Как серебро вплетаясь в ткань парчи —
в делах минувших сам себе он мнится,
что было свершено — опять свершится,
в его державе тихой повторится,
в которой меркнут яркие лучи.
Сапфиры в темном серебре оправы
чуть светятся девичьими очами;
и лозы свились гибкими ветвями,
как звери в брачный час среди дубравы;
и жемчуг держит стражу величаво,
в узорах дивных сберегая пламя,
рожденное и скрытое тенями.
Венец, покров и серебро страны —
они в движение вовлечены,
как зерна на ветру, как ключ в долине, —
все светится в мерцаньи со стены.
Темнеют три овала посредине:
лик Матери, и с двух сторон узки,
как две миндалины, в уставном чине
над серебром воздеты две руки.
И темные ладони в тишине
пророчат царство в образе старинном,
что зреет до поры плодом невинным
и наводнится ручейком единым,
единосущным, вечно светлым Сыном
в невиданной голубизне.
Так говорил ладоней взлет,
но лик ее — уже открытый вход,
в тепло вечерних сумерек ведущий.
И свет улыбки, на устах живущей,
в неверной мгле блуждая, угасал.
В земном поклоне царь сказал тогда:
Неужто ты не слышишь крик, идущий
из глубины сердец, и страх гнетущий, —
мы ждем твоей любви; скажи, куда
ушел зовущий лик; куда зовущий?
С великими святыми ты всегда.
В своей одежде жесткой царь продрог,
он в одиночестве познать не мог,
как близок он ее благословенью
и как ото всего вокруг далек.
Безвольный царь раздумием объят,
и пряди редкие волос висят,
скрывая в прошлое ушедший взгляд,
и лик царя, как тот, в златом овале,
ушел в широкий золотой наряд.
(Чтоб встретить Богоматери явленье).
Две ризы золотых мерцали в зале
и прояснялись в отблесках лампад.
(Ε. Витковский)
Я вдруг впервые понял суть фонтанов,
стеклянных крон загадку и фантом.
Они как слезы мне, что слишком рано —
во взлете грез, в преддверии обманов —
я растерял и позабыл потом.
Ужель я позабыл, что и к случайным
вещам простерты горних сфер объятья?
Что мне дышал величьем изначальным
старинный парк, в огне зари прощальном
вздымавшийся, — и звук в краю печальном
девичьих песен, темных, как заклятья,
взметнувшихся до сонных крон ночных
и будто явью ставших, будто их
уж отраженье ждет в пруду зеркальном?
Но стоит мне припомнить на мгновенье,
что сделалось с фонтанами и мной,
как вновь я возвращаюсь к низверженью,
где воды мне являют мир иной:
то мир ветвей, глядящих в мрак колодца,
мир голосов, чье пламя еле бьется,
прудов, что только берега извивы
в себе умеют повторить тоскливо,
небес, что вдруг отпрянули смущенно
от рощ закатных, мраком поглощенных,
и выгнулись иначе, и темнеют,
как будто озарили мир не тот…
Ужель я позабыл, что неба свод
не внемлет нам в торжественной пустыне
и что звезда звезду распознает
лишь как сквозь слезы в этой тверди синей?
А может быть, и мы здесь, в свой черед,
кому-то служим небом.

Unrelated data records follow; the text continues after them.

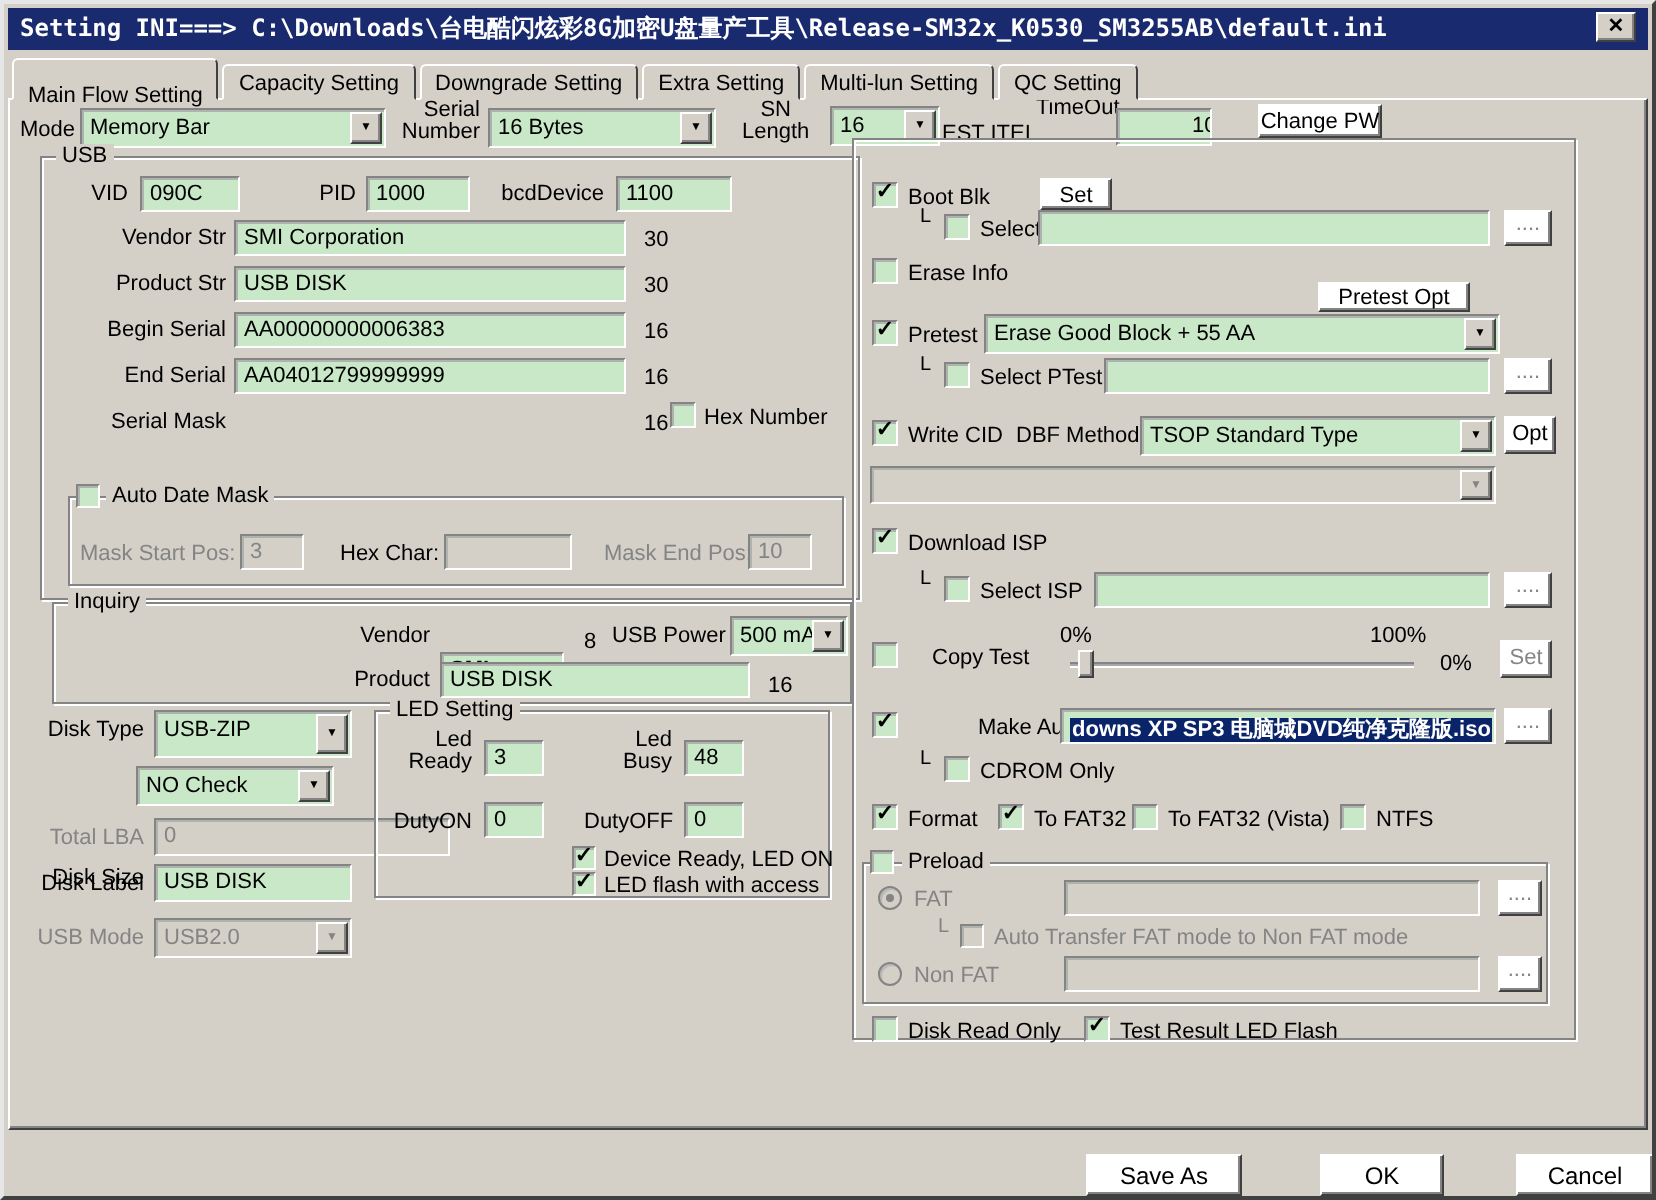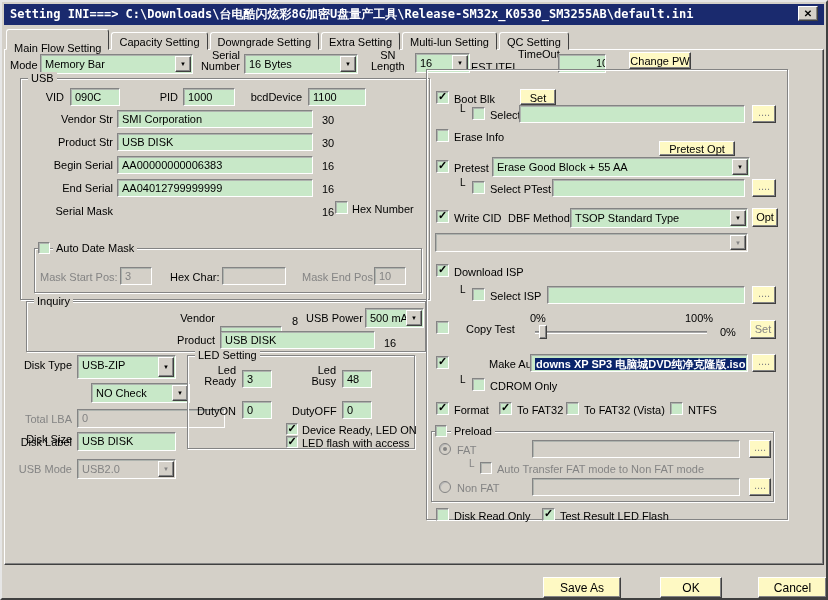--- a/index.html
+++ b/index.html
@@ -62,7 +62,7 @@
   }
   .combo.gray .arrow { color:#848484; }
   .btn {
-    position:absolute; background:#fef9c3;
+    position:absolute; background:#ffffff;
     border:1px solid; border-color:#fff #404040 #404040 #fff;
     box-shadow:inset -1px -1px 0 #848484;
     text-align:center; color:#000; padding-top:2px; white-space:nowrap;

Тот народ
глядит на нас в ночи и нам поет
свою хвалу. Иль шлют его поэты
проклятья нам. Иль плачут одиноко
и к нам взывают, ибо ищут бога,
что где-то рядом с нами, и с порога
подъемлют лампы и молитв слова
возносят — и тогда на наши лица,
как бы от этих ламп, на миг ложится
невыразимый отсвет божества…
(А. Карельский)
Я зачитался. Я читал давно,
с тех пор, как дождь пошел хлестать в окно.
Весь с головою в чтение уйдя,
не слышал я дождя.
Я вглядывался в строки, как в морщины
задумчивости, и часы подряд
стояло время или шло назад.
Как вдруг я вижу, краскою карминной
в них набрано: закат, закат, закат…
Как нитки ожерелья, строки рвутся
и буквы катятся, куда хотят.
Я знаю, солнце, покидая сад,
должно еще раз было оглянуться
из-за охваченных зарей оград.
А вот как будто ночь по всем приметам.
Деревья жмутся по краям дорог,
и люди собираются в кружок
и тихо рассуждают, каждый слог
дороже золота ценя при этом.
И если я от книги подыму
глаза и за окно уставлюсь взглядом,
как будет близко все, как станет рядом,
сродни и впору сердцу моему!
Но надо глубже вжиться в полутьму
и глаз приноровить к ночным громадам,
и я увижу, что земле мала
околица, она переросла
себя и стала больше небосвода,
а крайняя звезда в конце села —
как свет в последнем домике прихода.